The lead editorial in today’s News & Observer goes to bat for Golden LEAF, the largest political slush fund in North Carolina history.

As an editorial in the March Carolina Journal points out, Republican lawmakers tried to divert more than $100 million from Golden LEAF, the two other funds supported by the Master Settlement Agreement, and various “economic development” pots of money to help balance the budget and to place that funding under the control of the General Assembly and away from the boards, stacked with political insiders who parcel out millions of dollars annually with scant oversight and little public scrutiny.

The tobacco funds, the One North Carolina Fund, and the Job Development Investment Grants that would have been diverted by the Senate Bill 13 ? which Perdue vetoed ? were created or championed by Mike Easley, who made them dens of cronyism, pork-barrel politics, and in some instances, corruption. Using classic ends-justifies-the-means logic, the N&O editorial says while it may be tempting to revert Golden LEAF money to the General Fund,

sensible lawmakers will resist. Golden LEAF’s endowment, if preserved, will continue spinning off earnings that can be put to good use. Taking it to help plug the anticipated $2.4 billion hole in the upcoming state budget would ease the task of budget-writers as they look for places to cut, but once the money was gone it would be gone for good. And one of North Carolina’s key efforts to bring people who used to depend on tobacco into a more sustainable, diversified economy would be stubbed out.

Because Golden LEAF does “good work,” the editorial argues, it should be preserved, even though it does spend public money with no accountability to the people of North Carolina.

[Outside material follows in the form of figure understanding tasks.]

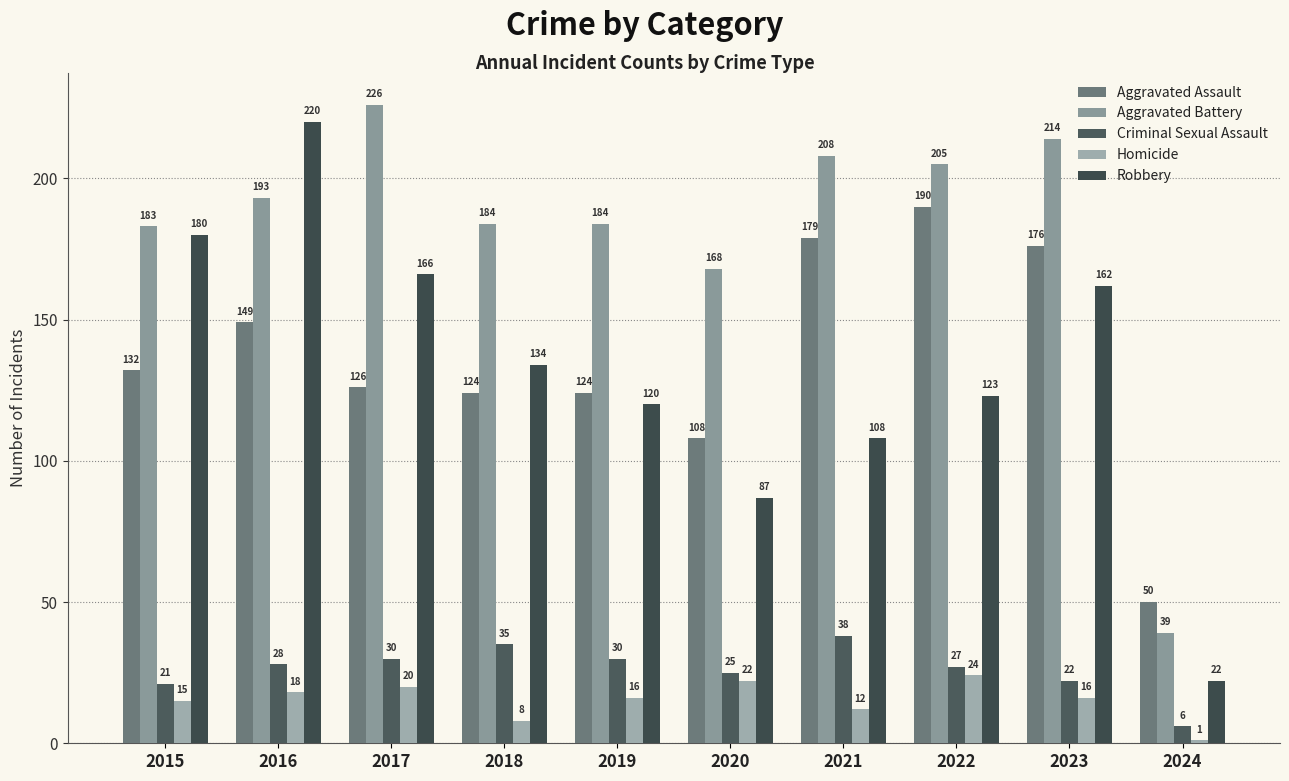

Which category has the lowest value across all series?

2024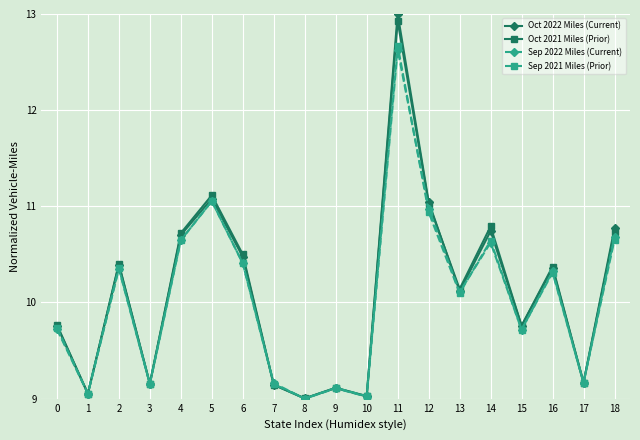

What is the value of the Oct 2021 Miles (Prior) point at the 9th from the left?

9.0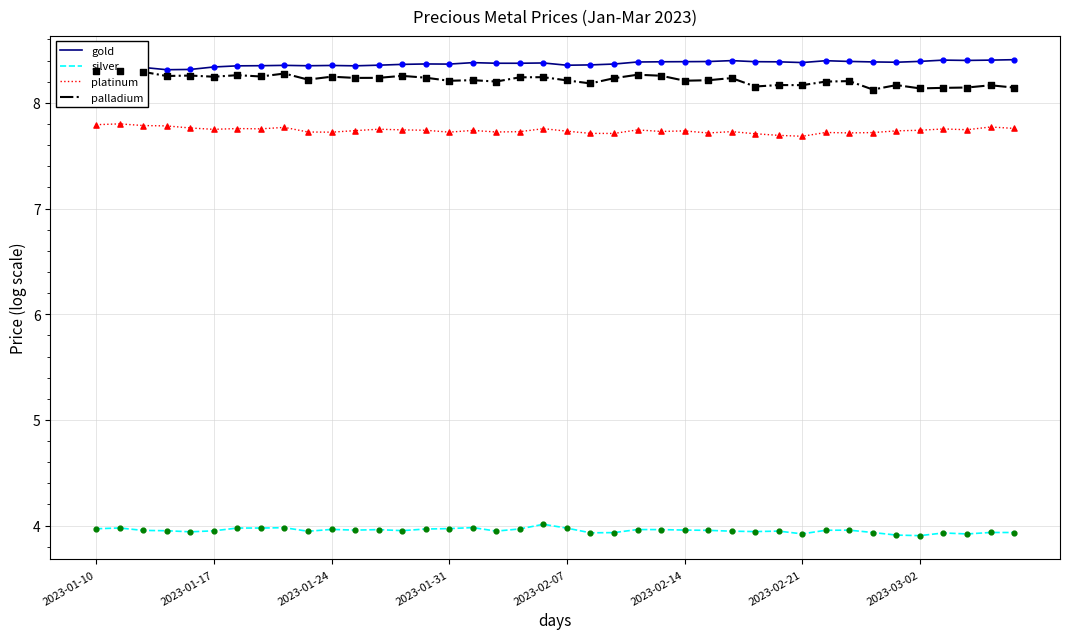

What are all the series names shown in the legend?

gold, silver, platinum, palladium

Nothing to see here, folks, move along.

CJ pointed out in January that the boards governing Golden LEAF, other tobacco and economic development funds, and just about every other executive branch board and commission with a mixture of members appointed by the governor and the legislature has become a shadowy, fourth branch of government, accountable to no one other than the handful of politicians who pick them.

The N&O’s editors presumably have no problem with that.